--- START ---
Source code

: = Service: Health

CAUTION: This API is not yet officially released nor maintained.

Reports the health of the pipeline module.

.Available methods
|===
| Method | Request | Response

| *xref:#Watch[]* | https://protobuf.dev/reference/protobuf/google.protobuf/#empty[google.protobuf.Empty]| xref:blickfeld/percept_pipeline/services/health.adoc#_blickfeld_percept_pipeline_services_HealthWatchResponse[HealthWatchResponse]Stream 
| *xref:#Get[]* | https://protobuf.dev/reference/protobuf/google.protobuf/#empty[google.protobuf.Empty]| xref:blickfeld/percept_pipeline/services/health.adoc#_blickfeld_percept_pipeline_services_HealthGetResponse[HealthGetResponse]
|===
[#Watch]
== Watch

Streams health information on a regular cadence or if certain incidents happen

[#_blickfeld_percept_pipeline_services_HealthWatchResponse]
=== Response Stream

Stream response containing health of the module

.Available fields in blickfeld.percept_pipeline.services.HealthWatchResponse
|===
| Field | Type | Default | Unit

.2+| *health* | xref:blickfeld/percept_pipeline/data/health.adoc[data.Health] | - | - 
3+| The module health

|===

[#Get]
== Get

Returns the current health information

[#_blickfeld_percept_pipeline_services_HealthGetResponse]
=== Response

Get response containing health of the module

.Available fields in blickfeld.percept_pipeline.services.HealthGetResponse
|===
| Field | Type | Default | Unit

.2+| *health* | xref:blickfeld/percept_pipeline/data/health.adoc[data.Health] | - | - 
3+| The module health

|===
--- END ---
- [To do] What is the number of lines in the entries above that include the word "reference"? Answer with that number alone.

- [Answer to this exercise] 2